━━ Data
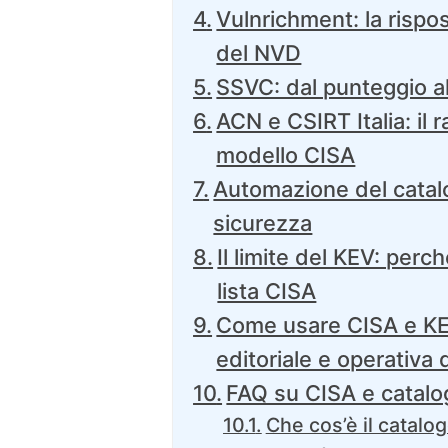
Vulnrichment: la rispo
del NVD
SSVC: dal punteggio al
ACN e CSIRT Italia: il 
modello CISA
Automazione del catalo
sicurezza
Il limite del KEV: per
lista CISA
Come usare CISA e KEV
editoriale e operativa d
FAQ su CISA e catal
Che cos’è il catalo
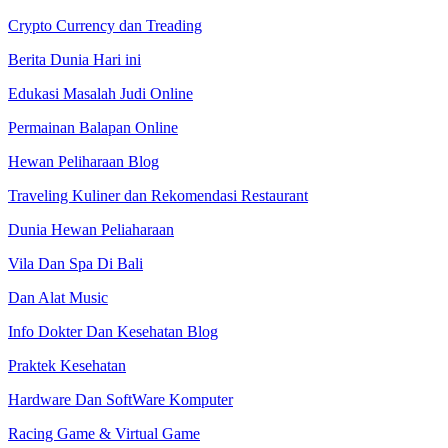
Crypto Currency dan Treading
Berita Dunia Hari ini
Edukasi Masalah Judi Online
Permainan Balapan Online
Hewan Peliharaan Blog
Traveling Kuliner dan Rekomendasi Restaurant
Dunia Hewan Peliaharaan
Vila Dan Spa Di Bali
Dan Alat Music
Info Dokter Dan Kesehatan Blog
Praktek Kesehatan
Hardware Dan SoftWare Komputer
Racing Game & Virtual Game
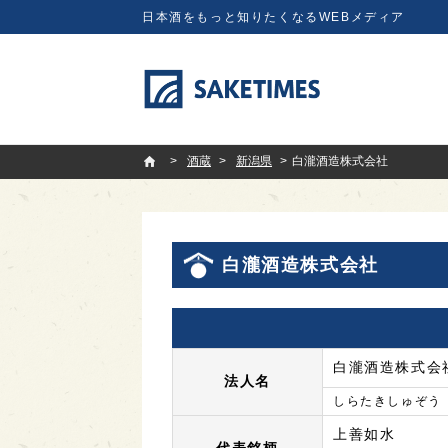
日本酒をもっと知りたくなるWEBメディア
SAKETIMES
酒蔵
新潟県
白瀧酒造株式会社
白瀧酒造株式会社
白瀧酒造株式会
法人名
しらたきしゅぞう
上善如水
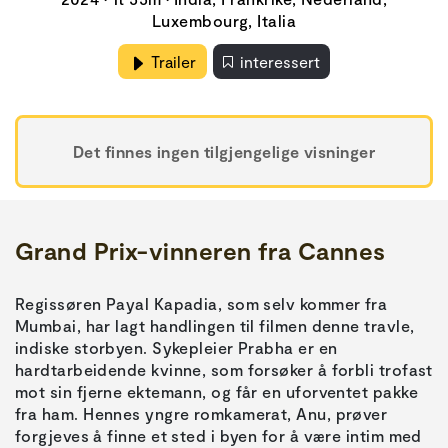
Luxembourg, Italia
Trailer
interessert
Det finnes ingen tilgjengelige visninger
Grand Prix-vinneren fra Cannes
Regissøren Payal Kapadia, som selv kommer fra
Mumbai, har lagt handlingen til filmen denne travle,
indiske storbyen. Sykepleier Prabha er en
hardtarbeidende kvinne, som forsøker å forbli trofast
mot sin fjerne ektemann, og får en uforventet pakke
fra ham. Hennes yngre romkamerat, Anu, prøver
forgjeves å finne et sted i byen for å være intim med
━━━━
- _The problem_
Starting at the line that holds "Hardware Dan SoftWare Komputer", retype every line through the end of the data, both ends included. Pictures stay out of the copy.

- _Solved exercise_
Hardware Dan SoftWare Komputer
Racing Game & Virtual Game
日本酒をもっと知りたくなるWEBメディア
SAKETIMES
酒蔵
新潟県
白瀧酒造株式会社
白瀧酒造株式会社
白瀧酒造株式会
法人名
しらたきしゅぞう
上善如水
Luxembourg, Italia
Trailer
interessert
Det finnes ingen tilgjengelige visninger
Grand Prix-vinneren fra Cannes
Regissøren Payal Kapadia, som selv kommer fra
Mumbai, har lagt handlingen til filmen denne travle,
indiske storbyen. Sykepleier Prabha er en
hardtarbeidende kvinne, som forsøker å forbli trofast
mot sin fjerne ektemann, og får en uforventet pakke
fra ham. Hennes yngre romkamerat, Anu, prøver
forgjeves å finne et sted i byen for å være intim med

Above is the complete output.